EXTRAIT DU DOCUMENT:
○ ○ ○ ○

Entretien

Europe : la France est face à un choix décisif

9 min
Michel Aglietta Professeur émérite d'économie et conseiller scientifique au Cepii et à France Stratégie

Pourquoi la crise de la zone euro est-elle si difficile à surmonter ?

L’Europe participe d’une crise d’ensemble qui manifeste le caractère insoutenable d’une croissance alimentée par la montée permanente de l’endettement privé. Mais la zone euro présente une vulnérabilité particulière, en ce qu’elle est une union de pays très hétérogènes partageant une même monnaie. Cette hétérogénéité, que la mise en oeuvre de l’euro a accentuée, se traduit par une polarisation entre pays créanciers et pays débiteurs, faute d’une politique d’ensemble de contrôle de l’endettement privé après l’avènement de l’euro.

Avec la crise financière et la montée des déficits publics qu’elle a entraînée, cette polarisation s’est transférée sur les dettes publiques. Or, la zone euro n’a pas d’institutions politiques capables de gérer dans le temps une politique de soutenabilité des dettes publiques, ni de dépasser les conflits d’intérêts entre des pays qui sont effectivement dans des situations très différentes, tant du point de vue des dettes que de la compétitivité.

○ ○ ○ ○

CONSIGNE: Indiquez si chacune des affirmations suivantes est conforme à l'entretien, en répondant par oui ou par non et en citant exactement les mots qui le prouvent. 1. La zone euro est une union de pays très hétérogènes qui partagent la même monnaie. 2. La mise en œuvre de l'euro a réduit l'hétérogénéité entre les pays. 3. La zone euro dispose d'institutions politiques capables de gérer la soutenabilité des dettes publiques. La liste qui suit provient d'une autre source.

(Sources de documents en texte brut)
○ ○ ○ ○

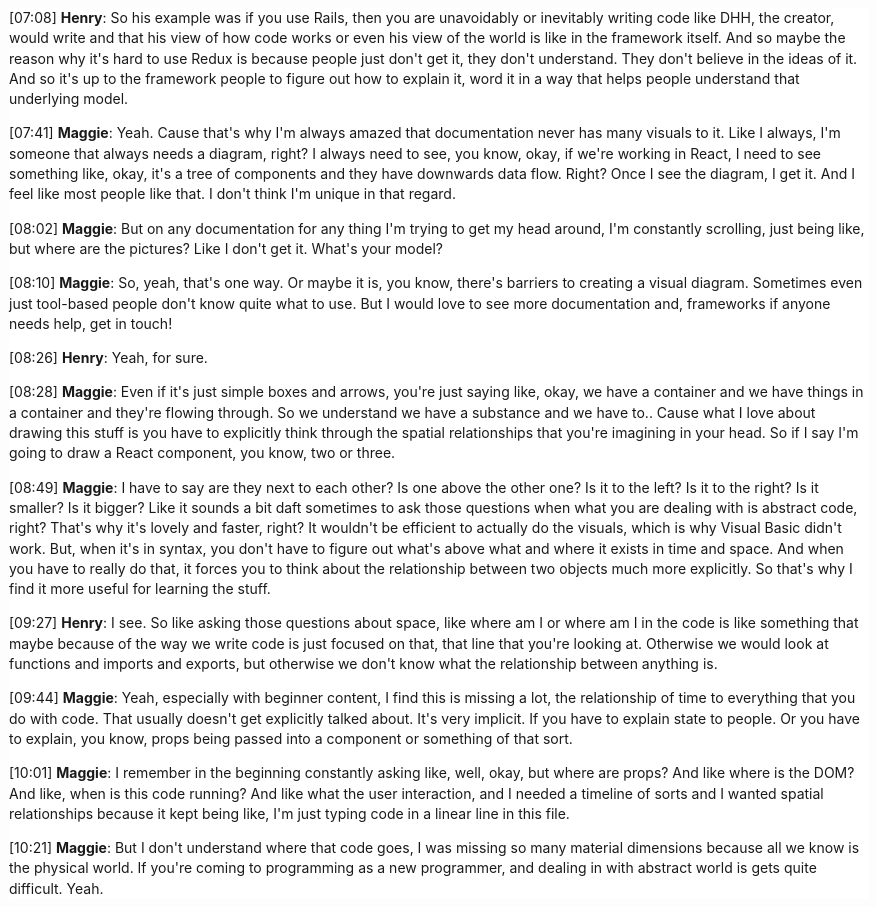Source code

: [07:08] **Henry**: So his example was if you use Rails, then you are unavoidably or inevitably writing code like DHH, the creator, would write and that his view of how code works or even his view of the world is like in the framework itself. And so maybe the reason why it's hard to use Redux is because people just don't get it, they don't understand. They don't believe in the ideas of it. And so it's up to the framework people to figure out how to explain it, word it in a way that helps people understand that underlying model.

[07:41] **Maggie**: Yeah. Cause that's why I'm always amazed that documentation never has many visuals to it. Like I always, I'm someone that always needs a diagram, right? I always need to see, you know, okay, if we're working in React, I need to see something like, okay, it's a tree of components and they have downwards data flow. Right? Once I see the diagram, I get it. And I feel like most people like that. I don't think I'm unique in that regard.

[08:02] **Maggie**: But on any documentation for any thing I'm trying to get my head around, I'm constantly scrolling, just being like, but where are the pictures? Like I don't get it. What's your model?

[08:10] **Maggie**: So, yeah, that's one way. Or maybe it is, you know, there's barriers to creating a visual diagram. Sometimes even just tool-based people don't know quite what to use. But I would love to see more documentation and, frameworks if anyone needs help, get in touch!

[08:26] **Henry**: Yeah, for sure.

[08:28] **Maggie**: Even if it's just simple boxes and arrows, you're just saying like, okay, we have a container and we have things in a container and they're flowing through. So we understand we have a substance and we have to.. Cause what I love about drawing this stuff is you have to explicitly think through the spatial relationships that you're imagining in your head. So if I say I'm going to draw a React component, you know, two or three.

[08:49] **Maggie**: I have to say are they next to each other? Is one above the other one? Is it to the left? Is it to the right? Is it smaller? Is it bigger? Like it sounds a bit daft sometimes to ask those questions when what you are dealing with is abstract code, right? That's why it's lovely and faster, right? It wouldn't be efficient to actually do the visuals, which is why Visual Basic didn't work. But, when it's in syntax, you don't have to figure out what's above what and where it exists in time and space. And when you have to really do that, it forces you to think about the relationship between two objects much more explicitly. So that's why I find it more useful for learning the stuff.

[09:27] **Henry**: I see. So like asking those questions about space, like where am I or where am I in the code is like something that maybe because of the way we write code is just focused on that, that line that you're looking at. Otherwise we would look at functions and imports and exports, but otherwise we don't know what the relationship between anything is.

[09:44] **Maggie**: Yeah, especially with beginner content, I find this is missing a lot, the relationship of time to everything that you do with code. That usually doesn't get explicitly talked about. It's very implicit. If you have to explain state to people. Or you have to explain, you know, props being passed into a component or something of that sort.

[10:01] **Maggie**: I remember in the beginning constantly asking like, well, okay, but where are props? And like where is the DOM? And like, when is this code running? And like what the user interaction, and I needed a timeline of sorts and I wanted spatial relationships because it kept being like, I'm just typing code in a linear line in this file.

[10:21] **Maggie**: But I don't understand where that code goes, I was missing so many material dimensions because all we know is the physical world. If you're coming to programming as a new programmer, and dealing in with abstract world is gets quite difficult. Yeah.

○ ○ ○ ○

CORRIGÉ:
1. Oui : « une union de pays très hétérogènes partageant une même monnaie ».
2. Non : « Cette hétérogénéité, que la mise en oeuvre de l’euro a accentuée ».
3. Non : « la zone euro n’a pas d’institutions politiques capables de gérer dans le temps une politique de soutenabilité des dettes publiques ».